Several GT350s and Shelby Hertz, in all five original color combinations, are now part of the Segerstrom Shelby Event Center collection.

Before getting married in 2004, the Segerstroms grew up around cars in the ‘60s and ‘70s. When Rae’s dad bought her first car, he insisted she tear down the engine and put it back together. He had her check the brakes, change the oil and rotate the tires. 

“He felt women especially should know about cars, so if you had to take it someplace to get it fixed, they couldn’t take advantage of you,” she said.

Ted Segerstrom grew up on the family farm in Costa Mesa around “a lot of mechanics who rebuilt their own cars so they taught me a lot about motors,” he said. 

The Segerstrom family helped transform Orange County into some of the most lucrative real estate in the world after selling part of its farm to be developed into the South Coast Plaza mall. The Segerstrom name also graces Costa Mesa’s Center for the Arts.

Located one town over in Irvine, the Segerstrom Shelby Event Center and Museum is arranged by model, starting with an area the Segerstroms call ragtop royalty “because the 1968 GT500KRS convertible happens to be one of Ted’s favorite cars,” Rae Segerstrom said.

Just beyond the ragtops is a vertical, Carvana-style display of each Shelby model year, from 1966 to 1969. 

And then there are the Cobras, including the very first the Segerstroms bought: the striking silver No. 1002 they bought in January 2004, which was also the first time they met Carroll Shelby in person. Shelby’s sprawling signature is inside the driver’s side door and also on the front end. The Segerstroms have since purchased Nos. 1000 and 1001 in the series.

The Segerstroms won’t put a dollar figure to their collection. “People have told us it’s in the millions, but we’re not collecting them for that,” Rae Segerstrom said. 

Ted and Rae Segerstrom had kept their Shelby collection in a private garage near the John Wayne Airport, but it wasn’t available to the public. And even with 25,000 square feet of space, they were running out of room. 

“This started because the collection kept growing and growing,” Ted Segerstrom said of the new 32,000-square-foot building they bought in 2016 and began renovating in 2019. Architect Ulf Henriksson designed the space, adding another 10,000 square feet by converting a warehouse into the mezzanine and adding glamorous details, including a “Gone With the Wind”-style staircase.

In addition to the cars, the museum is also a treasure trove of vintage automotive ephemera, with dozens of classic neon signs promoting tire brands and vintage gas pumps.

Open to the public Thursdays through Sundays from 10 a.m. to 4 p.m., and for school tours Mondays through Thursdays, tickets cost $15 for general admission, $10 for seniors/military and $5 for children ages 6 to 12. The event center can also be rented for weddings, parties, fundraisers, private gatherings, classes, car shows and other occasions in want of a dramatic, Shelby-studded backdrop.

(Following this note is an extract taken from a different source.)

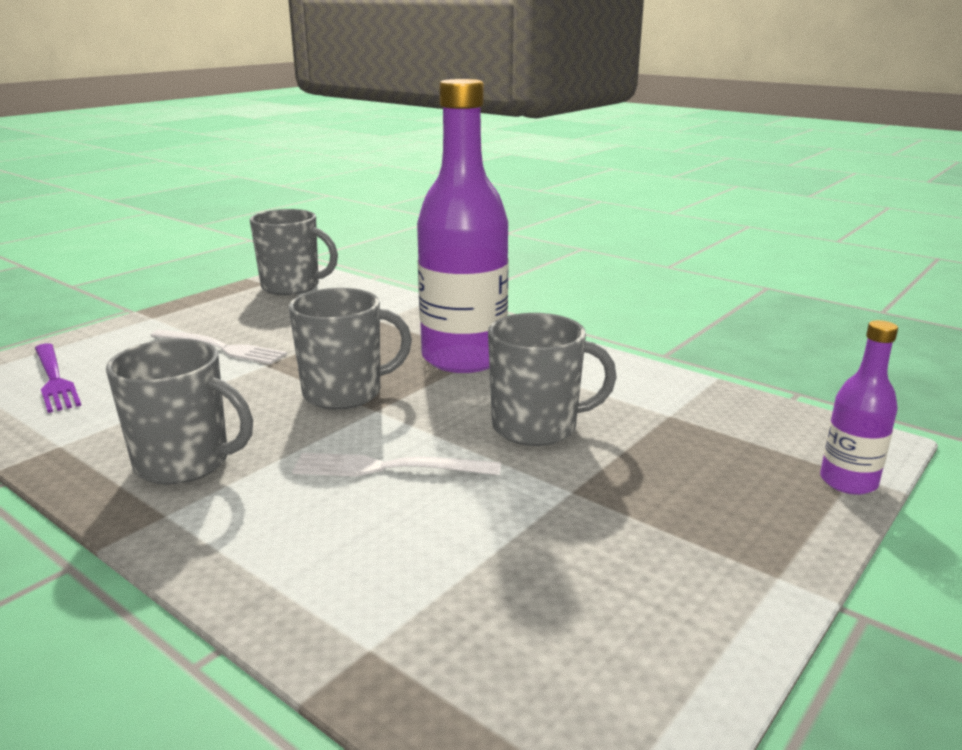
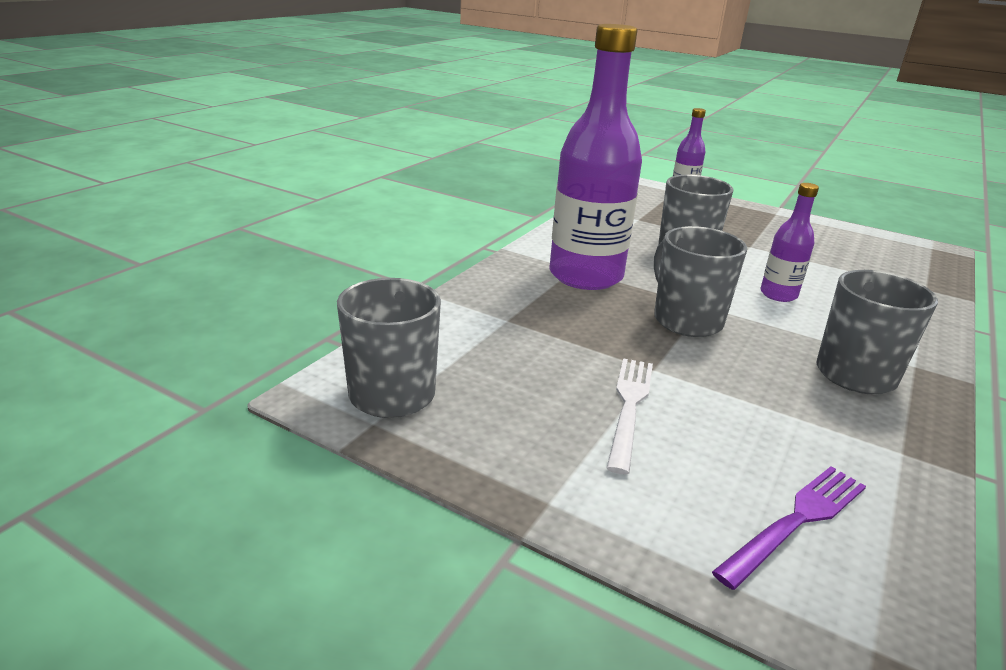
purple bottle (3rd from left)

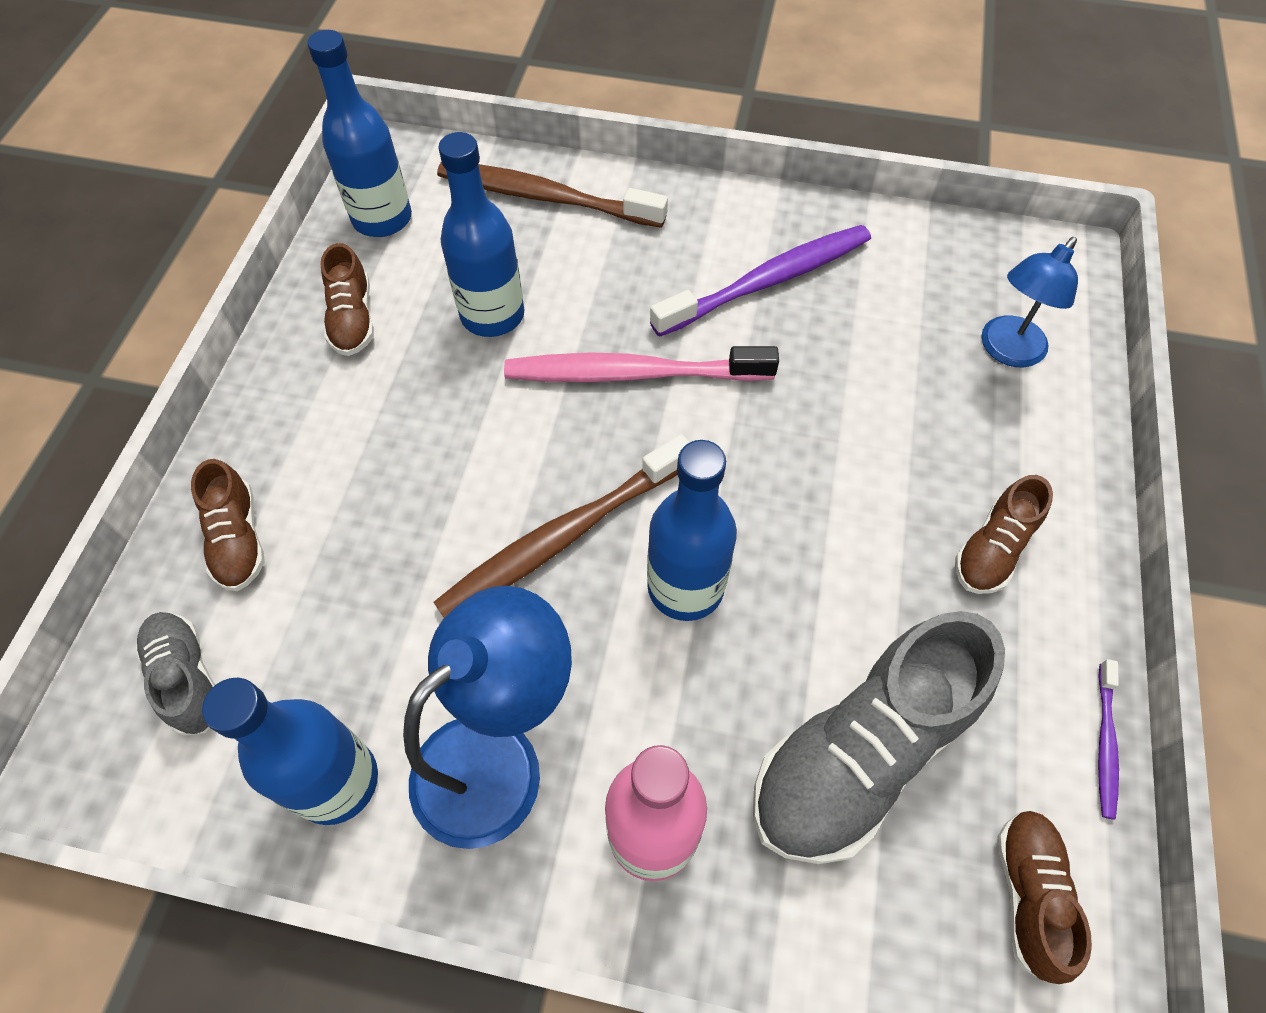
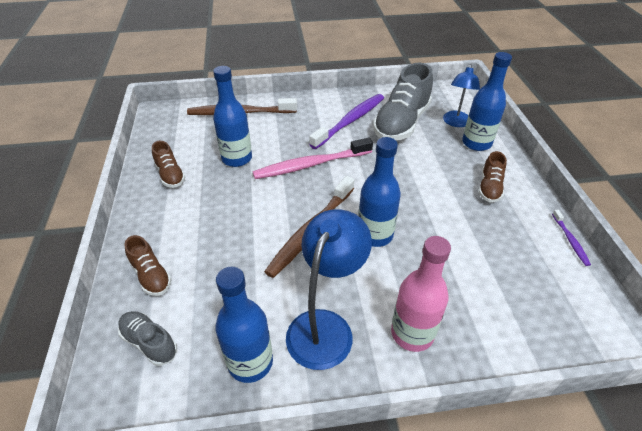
blue bottle (4th from left)
grey shoe (2nd from left)
brown shoe (4th from left in the first image)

Well-known philanthropists, the Segerstroms are donating the profits from their Shelby Event Center to the Shriners for Children Medical Center in Pasadena, which provides medical, surgical and rehabilitative care to patients under the age of 18, and the Carroll Shelby Foundation, which also provides medical assistance to those in need. 

The Shelby Event Center opened quietly on Oct. 30 and was closed over the holidays. It reopens Thursday, Jan. 6, and will hold a grand celebration Jan. 20.